Something my community learned from me: While I haven’t been having luck with workshops (people are very busy in their fields this time of year), I have had some really wonderful informal education conversations! While planting sugarcane, I had to kill a snake hidden in the grass (most snakes in Zambia are highly venomous so you don’t want to take a chance if it’s close enough to bite you) and got to do what I miss doing: teaching people about snakes. I had dinner with Silver, a neighbor of mine, and we got to talk about soil fertility and green manures. I spotted a chameleon on the road and forced all the kids hanging around my compound to sit with me while I talked about it and then re-home it. I’ve been doing semi-regular story times at my house and am trying to get kids who can read English to read Little House in the Big Woods with me. Things are great! Sticking around my community and finding your niche has really worked for me, and I plan on keeping it up for the next year.

Shower insights: I’ve heard two really good nuggets of wisdom this month: “the only person you should compare yourself to is past versions of yourself” and “you don’t have to do it well, you just have to get it done.” The former I am employing in my ongoing mission of self reflection and growth, and the latter I am applying to finishing mulching the termite mound by my house!

Something that didn’t totally fail: First, let me begin with something that did totally fail. I had wanted to do a chicken vaccination program in my village this month, because April sees a huge resurgence of Newcastles Disease every year and it can decimate a chicken population. I’d thought everyone would be on board, no problem, but no one was interested in being my counterpart for the project. So, I went to a neighboring village where I knew people were already implementing good chicken keeping practices and pitched it to local leadership. They were on board! They asked someone to be my counterpart and he worked extremely hard to get a total count of all the chickens in the village so we could get the right quantity of vaccine.

But, when we held the meetings, there was a lot of apathy from most people and a lot of people didn’t attend. This was not good, as all the chickens in an area need to be vaccinated for it to be affective. People who attended got excited, but not enough people were attending. I tried holding three meetings, and on the third I had to make the call that it just wasn’t going to work. I was so frustrated!
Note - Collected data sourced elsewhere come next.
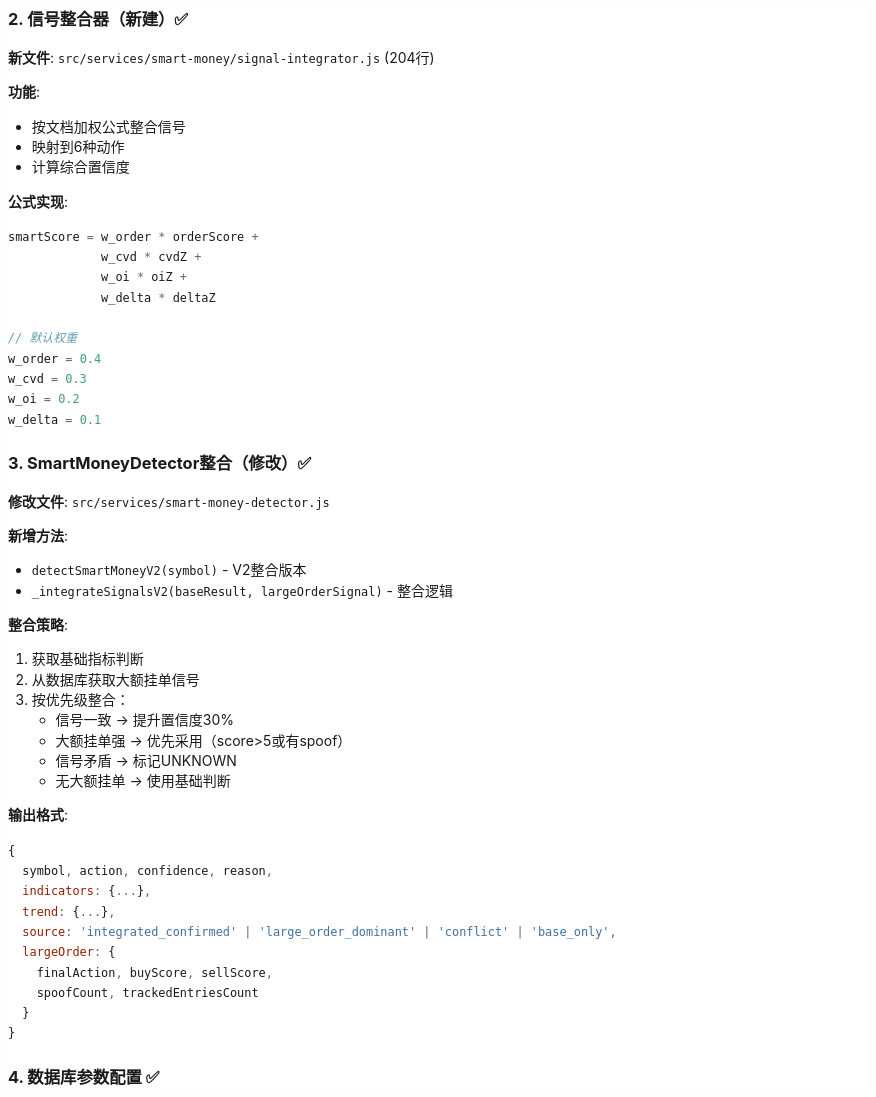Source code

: ### 2. 信号整合器（新建）✅

**新文件**: `src/services/smart-money/signal-integrator.js` (204行)

**功能**:
- 按文档加权公式整合信号
- 映射到6种动作
- 计算综合置信度

**公式实现**:
```javascript
smartScore = w_order * orderScore + 
             w_cvd * cvdZ + 
             w_oi * oiZ + 
             w_delta * deltaZ

// 默认权重
w_order = 0.4
w_cvd = 0.3
w_oi = 0.2
w_delta = 0.1
```

### 3. SmartMoneyDetector整合（修改）✅

**修改文件**: `src/services/smart-money-detector.js`

**新增方法**:
- `detectSmartMoneyV2(symbol)` - V2整合版本
- `_integrateSignalsV2(baseResult, largeOrderSignal)` - 整合逻辑

**整合策略**:
1. 获取基础指标判断
2. 从数据库获取大额挂单信号
3. 按优先级整合：
   - 信号一致 → 提升置信度30%
   - 大额挂单强 → 优先采用（score>5或有spoof）
   - 信号矛盾 → 标记UNKNOWN
   - 无大额挂单 → 使用基础判断

**输出格式**:
```javascript
{
  symbol, action, confidence, reason,
  indicators: {...},
  trend: {...},
  source: 'integrated_confirmed' | 'large_order_dominant' | 'conflict' | 'base_only',
  largeOrder: {
    finalAction, buyScore, sellScore, 
    spoofCount, trackedEntriesCount
  }
}
```

### 4. 数据库参数配置 ✅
I thought I’d done everything right, involved local leadership, worked with a counterpart, based the project off of community feedback, all of it, involved the district’s Department of Livestock, and people just weren’t responding. It sucked.

Anyways, I got home and was really upset and after talking to my host sister Mwazie walked through the pineapple fields to the river to get some air. At this point I should mention that I’ve been trying to get kids to slash my grass for me in front of my house, in return for me paying their school fees, but the kids just haven’t gotten around to it (this isn’t laziness; people will say yes to stuff they don’t want to do because it’s considered very impolite to say no to something, and whatever subtle indicator there is in Lunda culture I have been unable to pick up on it). So a lot of things were just piling up. But, when I returned, all six of the kids I spoke to were slashing. Mwazie had talked to them for me and they realized it was important to me. And one of my neighbors came over and sat with me for a while because he’d seen me looking unhappy on the road, and we talked about chickens and life for a while. It was one of the most heartwarming moments I’ve had here and it still makes me a little emotional thinking about it.

Hero of the month: Mwazi, for keeping my head cool.

Villain(s) of the month: 1. Whichever animal ate Raven, one of my adult female ducks. Sad day.

2. Peace. Corps. Grants. Online. Ooooo if I could murder software system I would! Annikki’s and my grant is still not online, putting us a month behind on fundraising!